We can see what the other methods the latest estimate of R to be easily enough:
allMethodsEstimate <- estimate.R(dailyCounts$count, methods=c("TD", "EG", "ML", "SB"), GT=meanGenerationTime) lastDay <- allMethodsEstimate$end -1 timeDependentR <- allMethodsEstimate$estimates$TD$R[lastDay] exponentialGrowthR <- allMethodsEstimate$estimates$EG$R maximumLikelihoodR <- allMethodsEstimate$estimates$ML$R sequentialBayesianR <- allMethodsEstimate$estimates$SB$R[lastDay] variousRs <- data.frame(method=factor(), R=numeric()) variousRs <- variousRs %>% add_row(method="Time-Dependent", R=timeDependentR) %>% add_row(method="Exponential Growth", R=exponentialGrowthR) %>% add_row(method="Maximum Likelihood", R=maximumLikelihoodR) %>% add_row(method="Sequential Bayesian", R=sequentialBayesianR)

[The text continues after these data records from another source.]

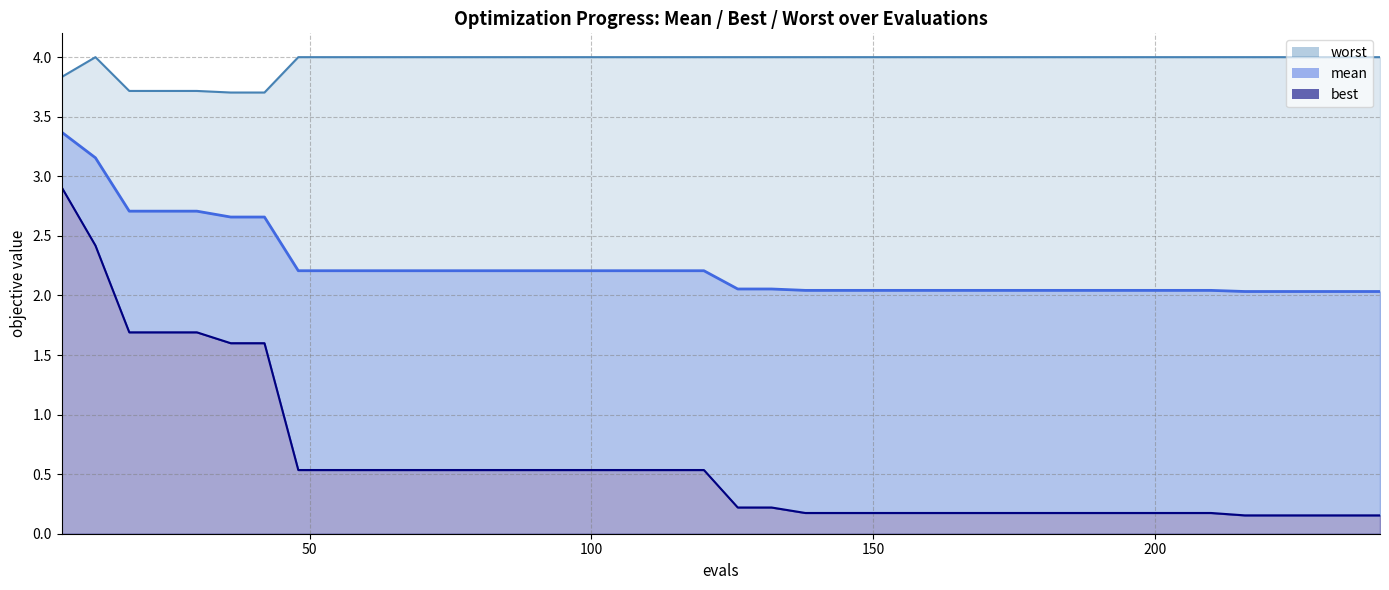

Reading left to right, extract all data points from this chart.

mean: 6=3.4	12=3.2	18=2.7	24=2.7	30=2.7	36=2.7	42=2.7	48=2.2	54=2.2	60=2.2	66=2.2	72=2.2	78=2.2	84=2.2	90=2.2	96=2.2	102=2.2	108=2.2	114=2.2	120=2.2	126=2.1	132=2.1	138=2.0	144=2.0	150=2.0	156=2.0	162=2.0	168=2.0	174=2.0	180=2.0	186=2.0	192=2.0	198=2.0	204=2.0	210=2.0	216=2.0	222=2.0	228=2.0	234=2.0	240=2.0
best: 6=2.9	12=2.4	18=1.7	24=1.7	30=1.7	36=1.6	42=1.6	48=0.5	54=0.5	60=0.5	66=0.5	72=0.5	78=0.5	84=0.5	90=0.5	96=0.5	102=0.5	108=0.5	114=0.5	120=0.5	126=0.2	132=0.2	138=0.2	144=0.2	150=0.2	156=0.2	162=0.2	168=0.2	174=0.2	180=0.2	186=0.2	192=0.2	198=0.2	204=0.2	210=0.2	216=0.2	222=0.2	228=0.2	234=0.2	240=0.2
worst: 6=3.8	12=4.0	18=3.7	24=3.7	30=3.7	36=3.7	42=3.7	48=4.0	54=4.0	60=4.0	66=4.0	72=4.0	78=4.0	84=4.0	90=4.0	96=4.0	102=4.0	108=4.0	114=4.0	120=4.0	126=4.0	132=4.0	138=4.0	144=4.0	150=4.0	156=4.0	162=4.0	168=4.0	174=4.0	180=4.0	186=4.0	192=4.0	198=4.0	204=4.0	210=4.0	216=4.0	222=4.0	228=4.0	234=4.0	240=4.0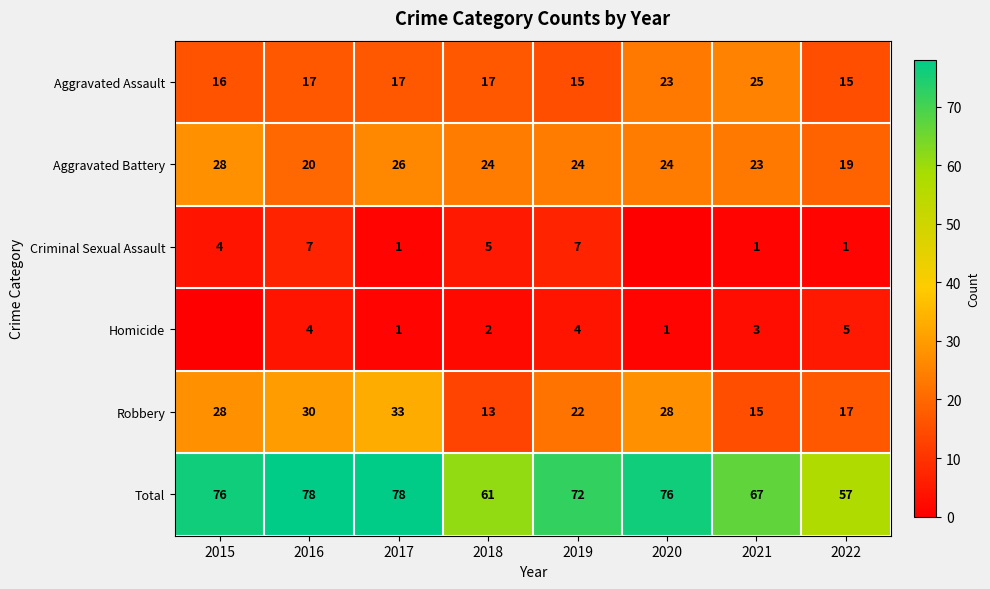

At 2022, list the series in order from largest to smallest.

Total, Aggravated Battery, Robbery, Aggravated Assault, Homicide, Criminal Sexual Assault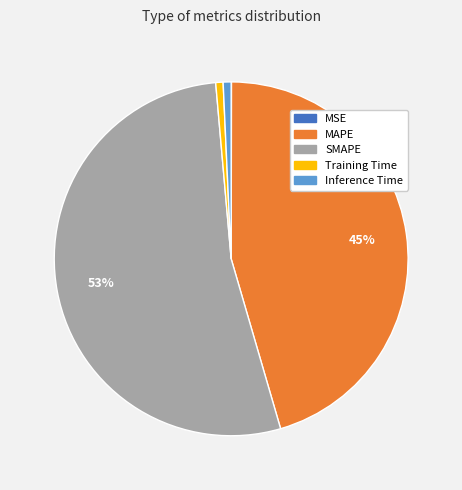

Between MAPE and Inference Time, which is larger?

MAPE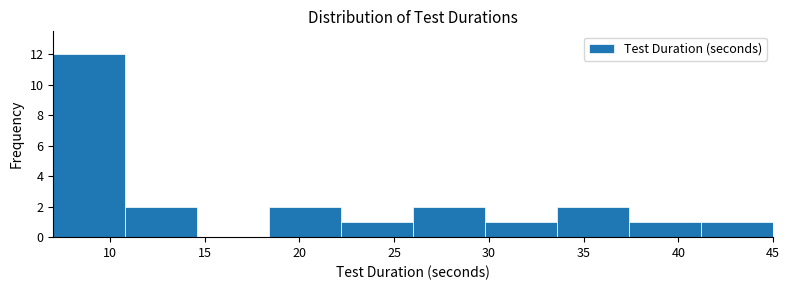

How tall is the bar that spans 26.0 to 29.8 on the x-axis? Neither the bar edges nor the heights are printed on the chart, so give them approximately, as read against the axes.

2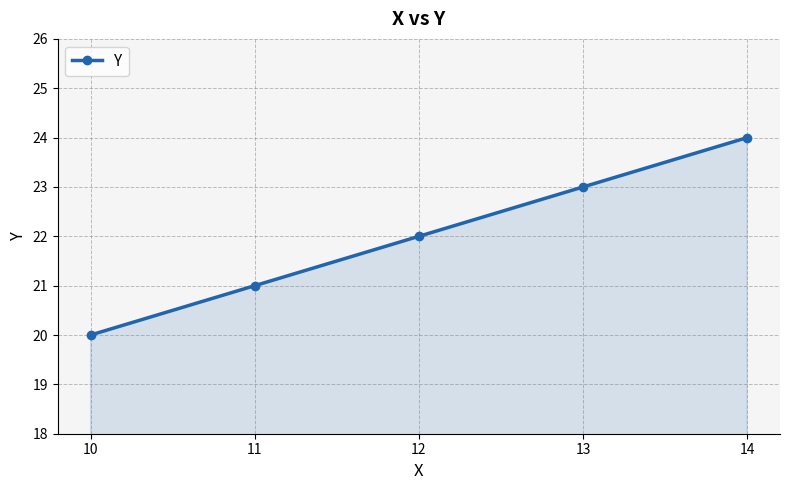

Count the number of data series in this chart.

1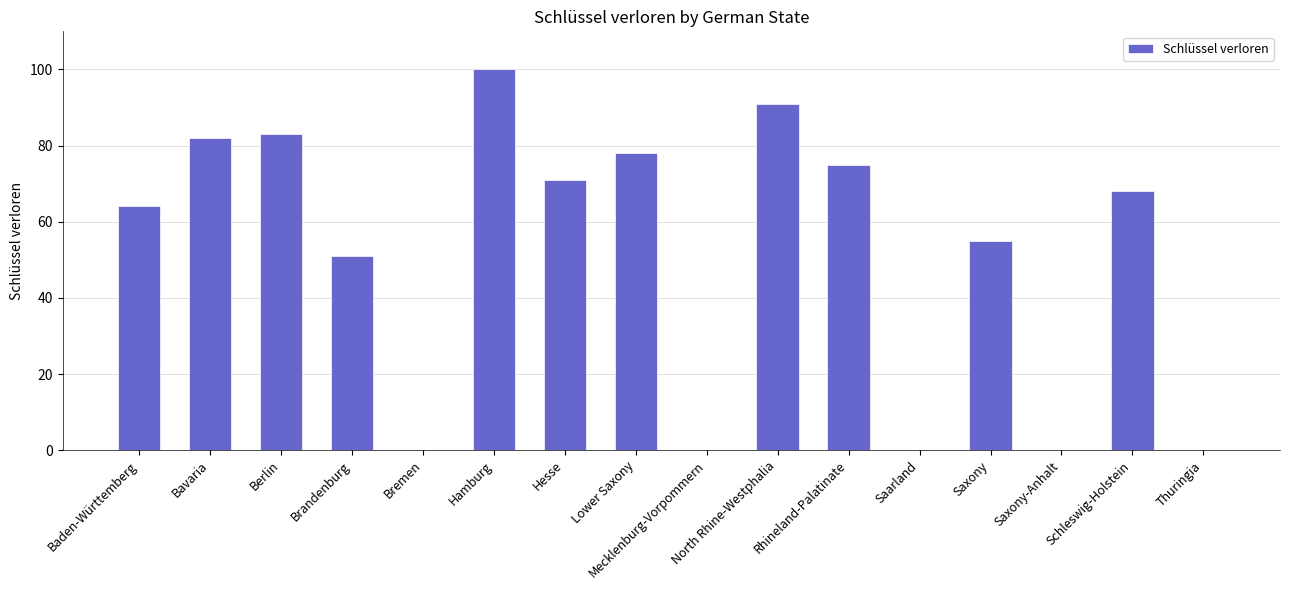

Are the bars grouped side by side (vs. stacked)?

No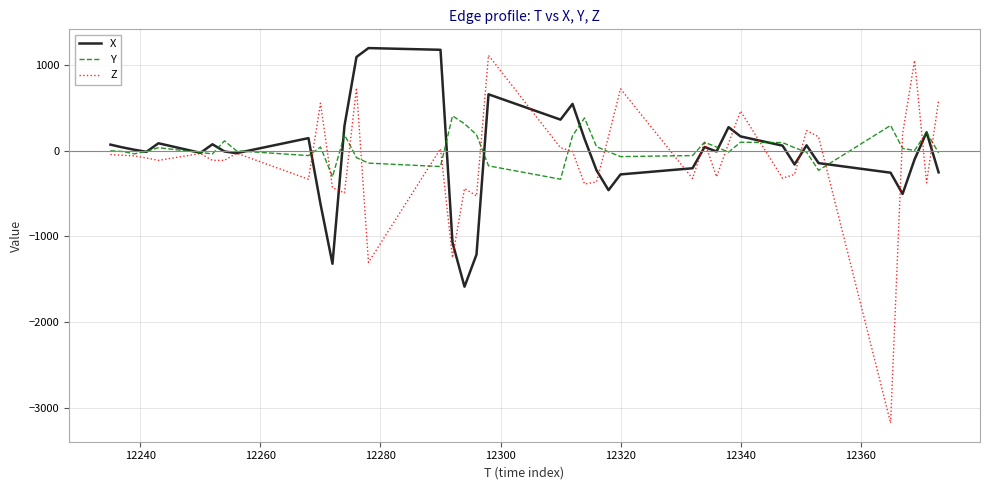

How many lines are shown in the chart?

3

The “Time-Dependent” method still aligns more closely with the published range of 0.75-1.0.
Is the generation time a factor? I used the distribution of 5 days with a standard deviation of 1.9, as per this paper. What effect does varying this have?
This CDC article reports a generation time with a distribution with a mean of 3.96 days and a standard deviation of 4.75 days. Using the “time-dependent” method, what is the most recent estimated R value?
est2 <- estimate.R(dailyCounts$count, methods=c("TD"), GT=generation.time("gamma", c(3.96, 4.75))) estimatedR2 <- est2$estimates$TD$R[est2$end-1]
With this generation time, the estimated most recent R is 1.1079562. This isn’t significantly different.
Very roughly speaking, the higher the generation time, the larger R is estimated to be. Compare the estimates for a generation time mean of 20 days versus 1 day:
estHigh <- estimate.R(dailyCounts$count, methods=c("TD"), GT=generation.time("gamma", c(20, 1))) estimatedRHigh <- estHigh$estimates$TD$R[estHigh$end-1] estLow <- estimate.R(dailyCounts$count, methods=c("TD"), GT=generation.time("gamma", c(1, 1))) estimatedRLow <- estLow$estimates$TD$R[estLow$end-1]
The 20 -day estimate is 1.7229135 whereas the 1-day estimate is 1.0286179. While these differences are very critical when considering the R=1 boundary, it doesn’t look like different generation time estimates would get us close to the 0.75-1.0 range with the given case data.
I haven’t managed to find any specific details about how the published R values are produced. I think I will have to spend more time digging through the Imperial College London COVID-19 scientific resources to find out.